NUM
The National Union of Mineworkers (NUM) said that it is “disappointed” to learn of an alleged sexual harassment incident on one of its members.

According to a statement made by NUM on Tuesday, the sexual harassment incident involved a manager at ferrochrome producer Assmang’s Black Rock mine in the Northern Cape.

The victim, a NUM member, is being assisted by the union to get justice by ensuring that the alleged perpetrator does not continue to interact with other employees in the operation.

“What angers the union and its members at Black Rock, is the vile and disgusting treatment the employee received from the company, whose management is hell-bent on defending one of their own and thus violating several rights of the victim,” the statement read.

This includes being subjected to an intrusive polygraph test as well as being suspended and charged by the company for reporting the sexual harassment.

The NUM has reported this matter to Assmang senior management, whom the NUM regional leadership recently met with to highlight the levels of secondary victimisation muted by the company management at the operation.

Unfortunately, matters affecting women and especially NUM members seem not to be high on their agenda and the victim remains suspended, while the alleged perpetrator remains at work, says Num.

The union is seeking urgent legal counsel on this matter.

Its first objective is to ensure all charges against its member are withdrawn; secondly, the alleged perpetrator is put on precautionary leave. The third is for the company to investigate the role played by the management in covering up the incident and victimising the member by subjecting her to a polygraph test and subjecting the victim to a disciplinary process (especially the senior general manager and human resource Manager).

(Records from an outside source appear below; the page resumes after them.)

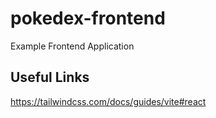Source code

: # pokedex-frontend

Example Frontend Application

## Useful Links

https://tailwindcss.com/docs/guides/vite#react
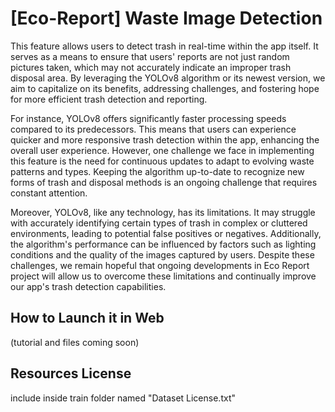 # [Eco-Report] Waste Image Detection

This feature allows users to detect trash in real-time within the app itself. It serves as a means to ensure that users' reports are not just random pictures taken, which may not accurately indicate an improper trash disposal area. By leveraging the YOLOv8 algorithm or its newest version, we aim to capitalize on its benefits, addressing challenges, and fostering hope for more efficient trash detection and reporting.

For instance, YOLOv8 offers significantly faster processing speeds compared to its predecessors. This means that users can experience quicker and more responsive trash detection within the app, enhancing the overall user experience. However, one challenge we face in implementing this feature is the need for continuous updates to adapt to evolving waste patterns and types. Keeping the algorithm up-to-date to recognize new forms of trash and disposal methods is an ongoing challenge that requires constant attention.

Moreover, YOLOv8, like any technology, has its limitations. It may struggle with accurately identifying certain types of trash in complex or cluttered environments, leading to potential false positives or negatives. Additionally, the algorithm's performance can be influenced by factors such as lighting conditions and the quality of the images captured by users. Despite these challenges, we remain hopeful that ongoing developments in Eco Report project will allow us to overcome these limitations and continually improve our app's trash detection capabilities.

## How to Launch it in Web

(tutorial and files coming soon)

## Resources License

include inside train folder named "Dataset License.txt"

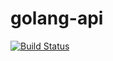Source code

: # golang-api

[![Build Status](https://travis-ci.com/samgiles/golang-api.svg?branch=master)](https://travis-ci.com/samgiles/golang-api)
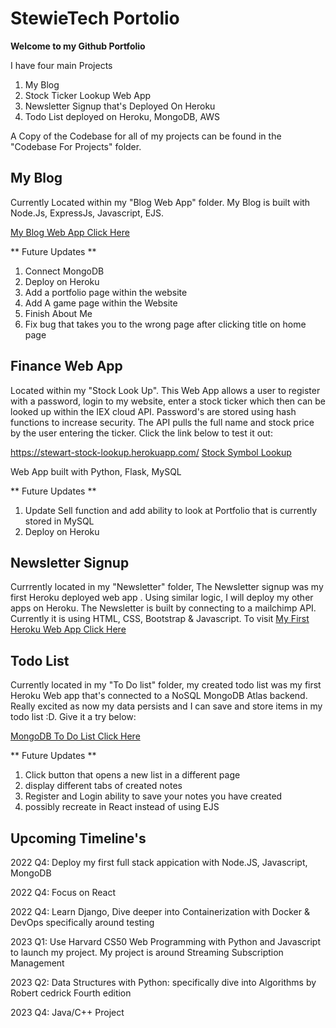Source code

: # StewieTech Portolio

<b> Welcome to my Github Portfolio </b>

I have four main Projects
1) My Blog
2) Stock Ticker Lookup Web App 
3) Newsletter Signup that's Deployed On Heroku
4) Todo List deployed on Heroku, MongoDB, AWS

A Copy of the Codebase for all of my projects can be found in the "Codebase For Projects" folder.

<h2> My Blog </h2>
Currently Located within my "Blog Web App" folder.
My Blog is built with Node.Js, ExpressJs, Javascript, EJS.

<a href="https://fast-forest-90327.herokuapp.com/">My Blog Web App Click Here</a>

** Future Updates **
1) Connect MongoDB 
2) Deploy on Heroku
3) Add a portfolio page within the website
4) Add A game page within the Website
5) Finish About Me
6) Fix bug that takes you to the wrong page after clicking title on home page


<h2> Finance Web App </h2>
Located within my "Stock Look Up". This Web App allows a user to register with a password, login to my website, enter a stock ticker which then can be looked up within the IEX cloud API. Password's are stored using hash functions to increase security. The API pulls the full name and stock price by the user entering the ticker. Click the link below to test it out:

https://stewart-stock-lookup.herokuapp.com/
<a href="https://stewart-stock-lookup.herokuapp.com/">Stock Symbol Lookup</a>

Web App built with Python, Flask, MySQL 

** Future Updates **
1) Update Sell function and add ability to look at Portfolio that is currently stored in MySQL
2) Deploy on Heroku


<h2> Newsletter Signup </h2>

Currrently located in my "Newsletter" folder, The Newsletter signup was my first Heroku deployed web app . Using similar logic, I will deploy my other apps on Heroku. The Newsletter is built by connecting to a mailchimp API. Currently it is using HTML, CSS, Bootstrap & Javascript. To visit 
<a href="https://vast-plains-87636.herokuapp.com/">My First Heroku Web App Click Here</a>

<h2> Todo List </h2>
Currently located in my "To Do list" folder, my created todo list was my first Heroku Web app that's connected to a NoSQL MongoDB Atlas backend. Really excited as now my data persists and I can save and store items in my todo list :D. Give it a try below:

<a href="https://agile-beach-90076.herokuapp.com/">MongoDB To Do List Click Here</a>

** Future Updates **
1) Click button that opens a new list in a different page
2) display different tabs of created notes
3) Register and Login ability to save your notes you have created
4) possibly recreate in React instead of using EJS



<h2> Upcoming Timeline's </h2>
<p>
2022 Q4: Deploy my first full stack appication with Node.JS, Javascript, MongoDB

2022 Q4: Focus on React

2022 Q4: Learn Django, Dive deeper into Containerization with Docker & DevOps specifically around testing

2023 Q1: Use Harvard CS50 Web Programming with Python and Javascript to launch my project. My project is around Streaming Subscription Management

2023 Q2: Data Structures with Python: specifically dive into Algorithms by Robert cedrick Fourth edition
  
2023 Q4: Java/C++ Project
</p>



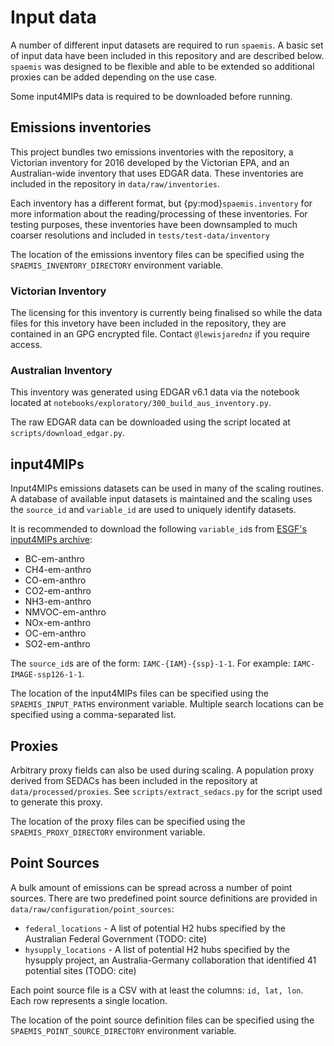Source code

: # Input data

A number of different input datasets are required to run `spaemis`. A basic set of
input data have been included in this repository and are described below. `spaemis`
was designed to be flexible and able to be extended so additional proxies can be
added depending on the use case.

Some input4MIPs data is required to be downloaded before running.

## Emissions inventories

This project bundles two emissions inventories with the repository, a Victorian
inventory for 2016 developed by the Victorian EPA, and an Australian-wide inventory
that uses EDGAR data. These inventories are included in the repository in `data/raw/inventories`.

Each inventory has a different format, but {py:mod}`spaemis.inventory` for more information
about the reading/processing of these inventories. For testing purposes, these
inventories have been downsampled to much coarser resolutions and included in
`tests/test-data/inventory`

The location of the emissions inventory files can be specified using the
`SPAEMIS_INVENTORY_DIRECTORY` environment variable.

### Victorian Inventory

The licensing for this inventory is currently being finalised so while the
data files for this invetory have been included in the repository, they are
contained in an GPG encrypted file. Contact `@lewisjarednz` if you require
access.


### Australian Inventory

This inventory was generated using EDGAR v6.1 data via the notebook located at
`notebooks/exploratory/300_build_aus_inventory.py`.

The raw EDGAR data can be downloaded using the script located at `scripts/download_edgar.py`.

## input4MIPs

Input4MIPs emissions datasets can be used in many of the scaling routines. A database of
available input datasets is maintained and the scaling uses the `source_id` and
`variable_id` are used to uniquely identify datasets.

It is recommended to download the following `variable_id`s from [ESGF's input4MIPs archive](https://esgf-node.llnl.gov/search/input4mips/):

* BC-em-anthro
* CH4-em-anthro
* CO-em-anthro
* CO2-em-anthro
* NH3-em-anthro
* NMVOC-em-anthro
* NOx-em-anthro
* OC-em-anthro
* SO2-em-anthro


The `source_id`s are of the form: `IAMC-{IAM}-{ssp}-1-1`. For example: `IAMC-IMAGE-ssp126-1-1`.

The location of the input4MIPs files can be specified using the
`SPAEMIS_INPUT_PATHS` environment variable. Multiple search locations
can be specified using a comma-separated list.

## Proxies

Arbitrary proxy fields can also be used during scaling. A population proxy derived
from SEDACs has been included in the repository at `data/processed/proxies`.
See `scripts/extract_sedacs.py` for the script used to generate this proxy.

The location of the proxy files can be specified using the
`SPAEMIS_PROXY_DIRECTORY` environment variable.


## Point Sources

A bulk amount of emissions can be spread across a number of point sources. There are two
predefined point source definitions are provided in `data/raw/configuration/point_sources`:

* `federal_locations` - A list of potential H2 hubs specified by the Australian
  Federal Government (TODO: cite)
* `hysupply_locations` - A list of potential H2 hubs specified by the hysupply
  project, an  Australia-Germany collaboration that identified 41 potential sites (TODO: cite)

Each point source file is a CSV with at least the columns: `id, lat, lon`. Each row
represents a single location.

The location of the point source definition files can be specified using the
`SPAEMIS_POINT_SOURCE_DIRECTORY` environment variable.
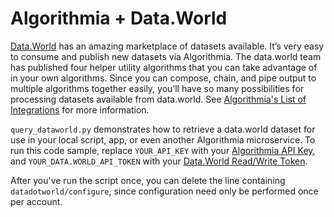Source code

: # Algorithmia + Data.World

[Data.World](http://data.world) has an amazing marketplace of datasets available. It’s very easy to consume and publish new datasets via Algorithmia. The data.world team has published four helper utility algorithms that you can take advantage of in your own algorithms. Since you can compose, chain, and pipe output to multiple algorithms together easily, you’ll have so many possibilities for processing datasets available from data.world.  See [Algorithmia's List of Integrations](https://algorithmia.com/developers/integrations) for more information.

`query_dataworld.py` demonstrates how to retrieve a data.world dataset for use in your local script, app, or even another Algorithmia microservice.  To run this code sample, replace `YOUR_API_KEY` with your [Algorithmia API Key](https://algorithmia.com/users/#credentials), and `YOUR_DATA.WORLD_API_TOKEN` with your [Data.World Read/Write Token](https://data.world/settings/advanced).

After you've run the script once, you can delete the line containing `datadotworld/configure`, since configuration need only be performed once per account.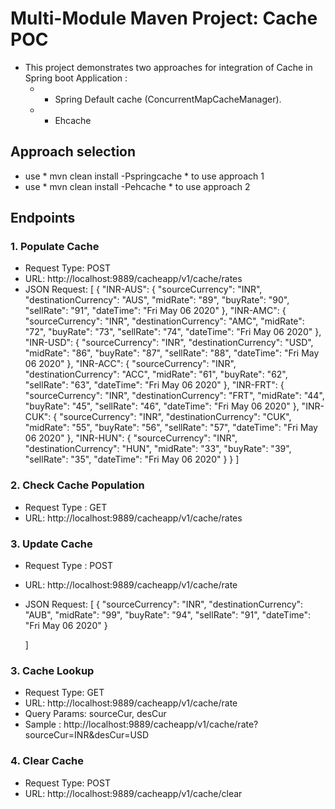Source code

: # Multi-Module Maven Project: Cache POC
* This project demonstrates two approaches for integration of Cache in Spring boot Application : 
	- * Spring Default cache (ConcurrentMapCacheManager).
	- * Ehcache
	
## Approach selection
- use * mvn clean install -Pspringcache * to use approach 1
- use * mvn clean install -Pehcache * to use approach 2

## Endpoints

### 1. Populate Cache
- Request Type: POST
- URL: http://localhost:9889/cacheapp/v1/cache/rates
- JSON Request: 
	[
		{
			"INR-AUS": {
				"sourceCurrency": "INR",
				"destinationCurrency": "AUS",
				"midRate": "89",
				"buyRate": "90",
				"sellRate": "91",
				"dateTime": "Fri May 06 2020"
			},
			"INR-AMC": {
				"sourceCurrency": "INR",
				"destinationCurrency": "AMC",
				"midRate": "72",
				"buyRate": "73",
				"sellRate": "74",
				"dateTime": "Fri May 06 2020"
			},
			"INR-USD": {
				"sourceCurrency": "INR",
				"destinationCurrency": "USD",
				"midRate": "86",
				"buyRate": "87",
				"sellRate": "88",
				"dateTime": "Fri May 06 2020"
			},
			"INR-ACC": {
				"sourceCurrency": "INR",
				"destinationCurrency": "ACC",
				"midRate": "61",
				"buyRate": "62",
				"sellRate": "63",
				"dateTime": "Fri May 06 2020"
			},
			"INR-FRT": {
				"sourceCurrency": "INR",
				"destinationCurrency": "FRT",
				"midRate": "44",
				"buyRate": "45",
				"sellRate": "46",
				"dateTime": "Fri May 06 2020"
			},
			"INR-CUK": {
				"sourceCurrency": "INR",
				"destinationCurrency": "CUK",
				"midRate": "55",
				"buyRate": "56",
				"sellRate": "57",
				"dateTime": "Fri May 06 2020"
			},
			"INR-HUN": {
				"sourceCurrency": "INR",
				"destinationCurrency": "HUN",
				"midRate": "33",
				"buyRate": "39",
				"sellRate": "35",
				"dateTime": "Fri May 06 2020"
			}
		}
	]
	
### 2. Check Cache Population
- Request Type : GET
- URL: http://localhost:9889/cacheapp/v1/cache/rates

### 3. Update Cache
- Request Type : POST
- URL: http://localhost:9889/cacheapp/v1/cache/rate
- JSON Request: 
	[
		{
			"sourceCurrency": "INR",
			"destinationCurrency": "AUB",
			"midRate": "99",
			"buyRate": "94",
			"sellRate": "91",
			"dateTime": "Fri May 06 2020"
		}
		
	]

### 3. Cache Lookup
- Request Type: GET
- URL: http://localhost:9889/cacheapp/v1/cache/rate
- Query Params: sourceCur, desCur
- Sample : http://localhost:9889/cacheapp/v1/cache/rate?sourceCur=INR&desCur=USD

### 4. Clear Cache
- Request Type: POST
- URL: http://localhost:9889/cacheapp/v1/cache/clear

“What is also ironic is the very same manager in question is one of three that the NUM has lodged a grievance against their appointment, as the company failed to follow its own recruitment policies in their appointment,” says NUM.

The union says it will leave no stone unturned in the fight against women abused and thus ensuring all workplace rejoice and promotes the rights of employees.

“There is a need of a high level of awareness of policies to empower and protect women in the mining industry, including policies on sexual harassment,” says NUM.

The union stresses that a policy on the protection of victims of sexual harassment and other forms of gender discrimination should be strengthened in the mining industry and publicised among women employees so that when these cases arise, women can speak out without fear.